Sono già oltre 170 le famiglie, 150 le parrocchie e 30 gli istituti religiosi in tutta Italia hanno aderito al progetto mettendo a disposizione circa 1.000 posti per altrettanti cittadini stranieri in difficoltà. Uomini, donne, famiglie che avranno la possibilità di trascorrere almeno 6 mesi in un contesto familiare protetto che cercherà di ridargli fiducia e speranza. Sarà dunque la famiglia il perno di questa iniziativa: anche nel caso di accoglienza in parrocchia o nell’istituto religioso, infatti, il beneficiario sarà comunque seguito da una famiglia della comunità che dovrà accompagnarlo in un percorso di integrazione che oggi, più che mai, appare la vera sfida dell’immigrazione. Si tratta di un’esperienza portata avanti nella totale gratuità in quanto i costi relativi all’accoglienza saranno interamente a carico delle famiglie e delle parrocchie. I costi finali saranno circa 6 volte inferiori a quelli ordinariamente sostenuti dalle Istituzioni per la sola accoglienza.

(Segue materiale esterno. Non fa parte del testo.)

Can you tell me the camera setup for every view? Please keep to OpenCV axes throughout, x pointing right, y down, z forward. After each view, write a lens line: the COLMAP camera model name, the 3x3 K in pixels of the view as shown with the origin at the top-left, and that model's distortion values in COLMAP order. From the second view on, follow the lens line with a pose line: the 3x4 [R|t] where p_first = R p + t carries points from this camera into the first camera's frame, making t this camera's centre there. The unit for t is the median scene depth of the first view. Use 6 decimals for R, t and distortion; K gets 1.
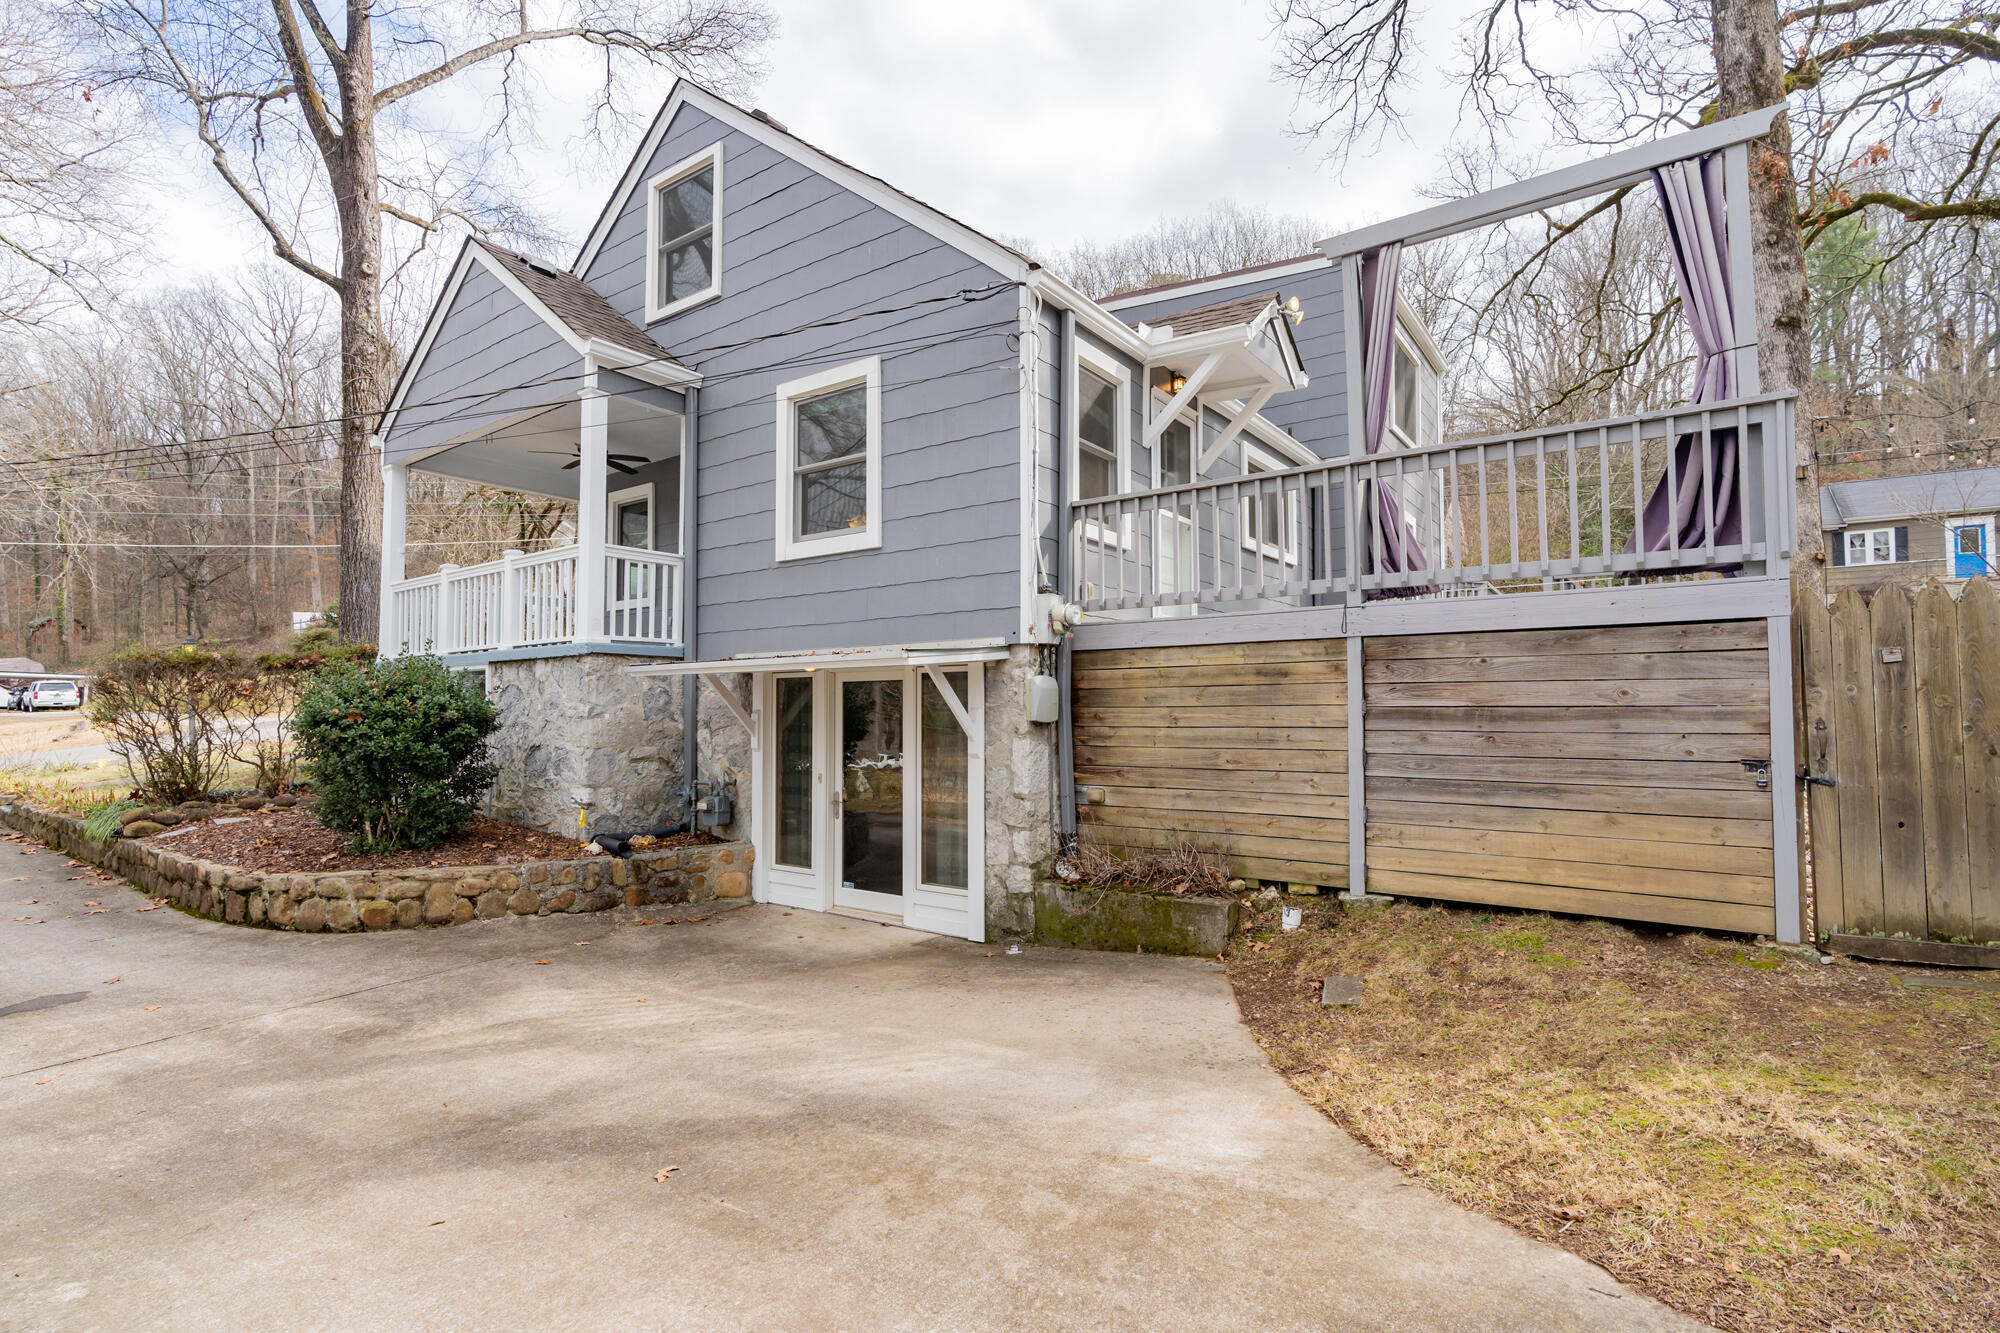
lens RADIAL K [[919.9, 0, 1002.2], [0, 919.9, 666.7], [0, 0, 1]] dist [-0.005807, 0.001143]
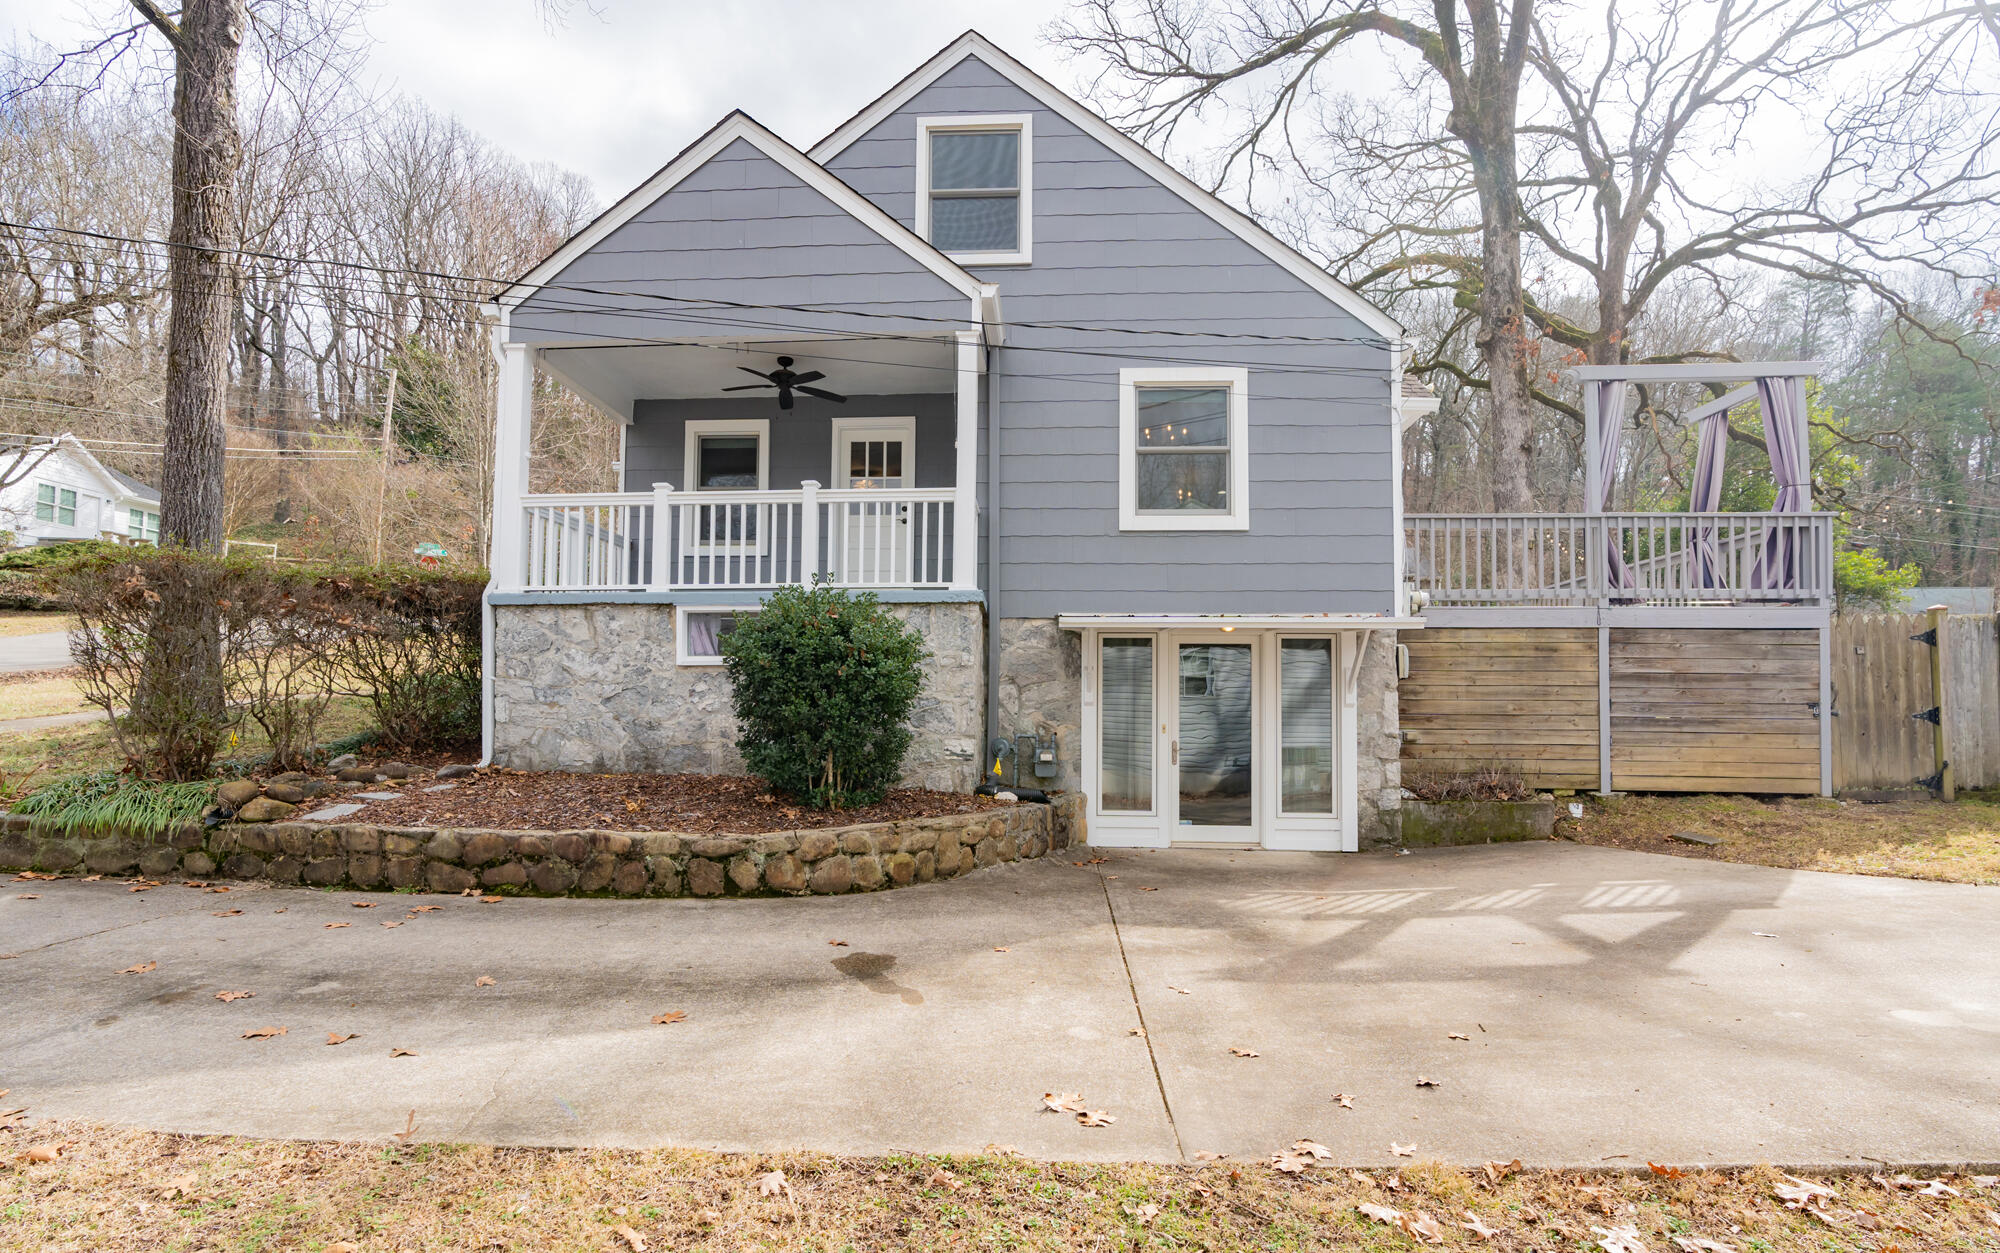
lens RADIAL K [[954.4, 0, 953.5], [0, 954.4, 668.2], [0, 0, 1]] dist [-0.003140, 0.000189]
pose [[0.852166, 0.038119, 0.521881, -1.246684], [-0.037415, 0.999229, -0.011890, 0.086336], [-0.521932, -0.009394, 0.852935, 0.175341]]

A tal proposito don Francesco Soddu, direttore della Caritas Italiana, ribadisce che “Rifugiato a casa mia non vuole, però, in alcun modo costituire un ulteriore sistema nazionale di accoglienza, che già esiste e nel quale stiamo operando, ma essere complementare soprattutto rispetto all’integrazione che appare ancora l’aspetto più debole”. E continua: “Oggi la Chiesa - da sempre diffusamente impegnata con azioni di prossimità verso tutte le vecchie e nuove forme di povertà, fragilità e di bisogno - vuole con questo progetto rafforzare il suo impegno accanto ai profughi attraverso la testimonianza viva delle parrocchie, delle famiglie e degli istituti religiosi che hanno deciso di aprire le porte ai più sfortunati per avviare insieme non solo un percorso di accoglienza, ma soprattutto un cammino di incontro tra culture”. Per i beneficiari sono state messe a disposizione delle risorse economiche da parte della CEI e della ACLI che serviranno per sostenere un kit per attività formative, culturali, professionalizzanti, rivolte contestualmente al beneficiario e alla famiglia che accoglie.